Editor's note: This is First Person, one in a series of occasional essays by Star Tribune staff members or readers. The writer, Henry Funk, is formerly of Orono, and lives in Telluride, Colo.
Five simple granite steps have given a foundation to why I do what I do.
In the summer of 2014, I worked on a trail crew in Yosemite National Park in the Sierra Nevada of California where I built, among other things, five steps along the Pacific Crest Trail (PCT). I learned the storied history of the 2,650-mile PCT, running from the U.S.-Mexico border to Canada. While I wrangled massive granite blocks in and out of the ground, I watched as excited thru-hikers quickly passed my granite steps on their way to Canada. I figured they must be nuts; who the hell wants to hike that far?
But something from that season stuck from the Yosemite backcountry. I went back to Minnesota to work for YMCA Camp Menogyn in Grand Marais, the place that first instilled my love for the outdoors. Thus began my seasonal life of guiding with Menogyn in the summer, teaching environmental education on the Maine coast in the fall and spring and working as a snowboard instructor in Telluride, Colo., in winter.
I'd found a way to live my passion and share it with the next generation.
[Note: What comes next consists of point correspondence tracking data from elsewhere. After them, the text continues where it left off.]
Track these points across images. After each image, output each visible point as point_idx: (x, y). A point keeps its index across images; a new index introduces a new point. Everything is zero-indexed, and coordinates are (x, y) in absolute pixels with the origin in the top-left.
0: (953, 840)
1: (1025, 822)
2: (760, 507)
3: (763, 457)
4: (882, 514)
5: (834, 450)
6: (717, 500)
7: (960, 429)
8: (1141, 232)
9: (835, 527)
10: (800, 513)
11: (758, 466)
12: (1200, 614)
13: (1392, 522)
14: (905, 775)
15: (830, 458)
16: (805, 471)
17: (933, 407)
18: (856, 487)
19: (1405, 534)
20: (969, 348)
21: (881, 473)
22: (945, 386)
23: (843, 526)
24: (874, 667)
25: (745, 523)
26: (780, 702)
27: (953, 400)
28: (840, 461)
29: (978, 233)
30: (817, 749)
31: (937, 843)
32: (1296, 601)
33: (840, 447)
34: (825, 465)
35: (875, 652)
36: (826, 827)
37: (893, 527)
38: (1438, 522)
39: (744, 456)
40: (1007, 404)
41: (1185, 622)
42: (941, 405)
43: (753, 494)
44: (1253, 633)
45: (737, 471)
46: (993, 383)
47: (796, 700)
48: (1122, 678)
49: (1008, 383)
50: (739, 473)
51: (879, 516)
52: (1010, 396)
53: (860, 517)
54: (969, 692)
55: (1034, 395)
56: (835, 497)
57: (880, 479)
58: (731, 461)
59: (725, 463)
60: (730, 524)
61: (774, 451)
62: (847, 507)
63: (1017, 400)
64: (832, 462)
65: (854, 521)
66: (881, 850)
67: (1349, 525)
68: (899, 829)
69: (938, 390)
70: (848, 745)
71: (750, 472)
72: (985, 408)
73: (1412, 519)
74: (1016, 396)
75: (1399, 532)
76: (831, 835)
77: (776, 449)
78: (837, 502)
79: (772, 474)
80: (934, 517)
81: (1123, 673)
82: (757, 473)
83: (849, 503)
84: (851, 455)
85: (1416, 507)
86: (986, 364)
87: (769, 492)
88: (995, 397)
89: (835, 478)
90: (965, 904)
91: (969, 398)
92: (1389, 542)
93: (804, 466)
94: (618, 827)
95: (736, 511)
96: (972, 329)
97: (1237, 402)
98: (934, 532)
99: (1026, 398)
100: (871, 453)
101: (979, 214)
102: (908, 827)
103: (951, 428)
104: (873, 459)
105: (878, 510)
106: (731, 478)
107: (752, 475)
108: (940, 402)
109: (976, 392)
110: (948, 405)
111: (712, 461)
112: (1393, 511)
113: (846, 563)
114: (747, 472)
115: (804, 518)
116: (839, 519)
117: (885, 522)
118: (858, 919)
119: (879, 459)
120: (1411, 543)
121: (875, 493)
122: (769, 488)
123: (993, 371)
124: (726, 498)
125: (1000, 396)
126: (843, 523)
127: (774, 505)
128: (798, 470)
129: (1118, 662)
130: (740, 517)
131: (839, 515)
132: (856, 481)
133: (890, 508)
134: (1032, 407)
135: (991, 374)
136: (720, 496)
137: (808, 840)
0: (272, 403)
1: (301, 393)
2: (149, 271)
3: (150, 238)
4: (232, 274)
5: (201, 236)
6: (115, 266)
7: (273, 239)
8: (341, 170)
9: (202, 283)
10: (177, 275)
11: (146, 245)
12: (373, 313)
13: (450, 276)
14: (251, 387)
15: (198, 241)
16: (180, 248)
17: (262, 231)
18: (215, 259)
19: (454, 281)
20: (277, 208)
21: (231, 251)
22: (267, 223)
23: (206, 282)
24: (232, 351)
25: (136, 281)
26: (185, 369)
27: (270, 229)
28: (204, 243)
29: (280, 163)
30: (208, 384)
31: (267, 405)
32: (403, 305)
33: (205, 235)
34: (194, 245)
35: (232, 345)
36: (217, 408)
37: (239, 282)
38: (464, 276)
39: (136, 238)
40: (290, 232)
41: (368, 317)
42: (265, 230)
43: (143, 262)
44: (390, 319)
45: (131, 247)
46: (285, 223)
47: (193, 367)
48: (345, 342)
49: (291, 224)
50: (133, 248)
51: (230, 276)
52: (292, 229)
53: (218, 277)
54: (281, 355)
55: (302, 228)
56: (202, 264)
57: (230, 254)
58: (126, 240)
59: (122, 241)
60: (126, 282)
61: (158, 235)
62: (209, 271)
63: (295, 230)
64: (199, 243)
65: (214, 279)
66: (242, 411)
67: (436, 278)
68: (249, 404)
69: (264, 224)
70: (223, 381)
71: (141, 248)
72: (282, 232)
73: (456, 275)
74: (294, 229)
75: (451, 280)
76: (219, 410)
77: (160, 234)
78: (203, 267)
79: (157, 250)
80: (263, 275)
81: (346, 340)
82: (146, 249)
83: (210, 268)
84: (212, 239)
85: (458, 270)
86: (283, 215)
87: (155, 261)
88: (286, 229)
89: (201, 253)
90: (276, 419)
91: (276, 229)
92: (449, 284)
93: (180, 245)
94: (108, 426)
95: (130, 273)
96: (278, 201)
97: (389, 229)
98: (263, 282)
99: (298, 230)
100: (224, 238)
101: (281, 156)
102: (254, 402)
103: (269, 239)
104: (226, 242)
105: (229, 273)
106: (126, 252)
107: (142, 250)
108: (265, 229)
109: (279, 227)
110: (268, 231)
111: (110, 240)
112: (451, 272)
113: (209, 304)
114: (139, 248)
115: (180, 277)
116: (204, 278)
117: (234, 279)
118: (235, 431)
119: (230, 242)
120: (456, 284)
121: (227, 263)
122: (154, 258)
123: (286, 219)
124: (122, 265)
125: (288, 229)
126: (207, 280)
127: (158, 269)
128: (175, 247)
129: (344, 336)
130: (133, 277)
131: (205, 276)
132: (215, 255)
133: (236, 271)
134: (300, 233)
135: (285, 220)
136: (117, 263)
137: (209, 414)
Life was good.
Still, those five steps on the PCT kept popping up. The Boundary Waters Canoe Area Wilderness, the mid-coast Maine archipelago, the San Juan Mountains of southwest Colorado — I had plenty of beautiful places to explore. But something about the granite of the High Sierras kept calling me back west. Sure, I liked to spend time outside, but hiking 2,650 miles for no particular reason other than self-absorbed adventure? It still seemed nuts, but when your passion becomes your job, sometimes you lose perspective on why you loved the outdoors in the first place. Maybe revisiting those five steps was what I needed to validate why I do what I do.
So on May 18, 2017, I flew to San Diego to start hiking the PCT from its southern terminus. Coming from various professional outdoor industries, I thought I would be well-equipped to hike for months on end. However, I quickly learned that thru-hiking is a whole other ballgame. The gear is different. The terrain is unlike anything I've experienced. And, while I'd led three-week trips before, this was likely to take me four to five months. I'd been planning this since winter, so I set one foot in front of the other and soon lost myself in the unique beauty of one of America's first National Scenic Trails.
While initially terrified of the first 700 miles of trail, running through Southern California, I came to love the dry, alien terrain of the desert. Sure, there were some less desirable sources of water (a dead rat floating in a buried cistern comes to mind), and I did have to sleep with a rattlesnake curled up beneath my tent one night. Somehow, though, I still was having a blast.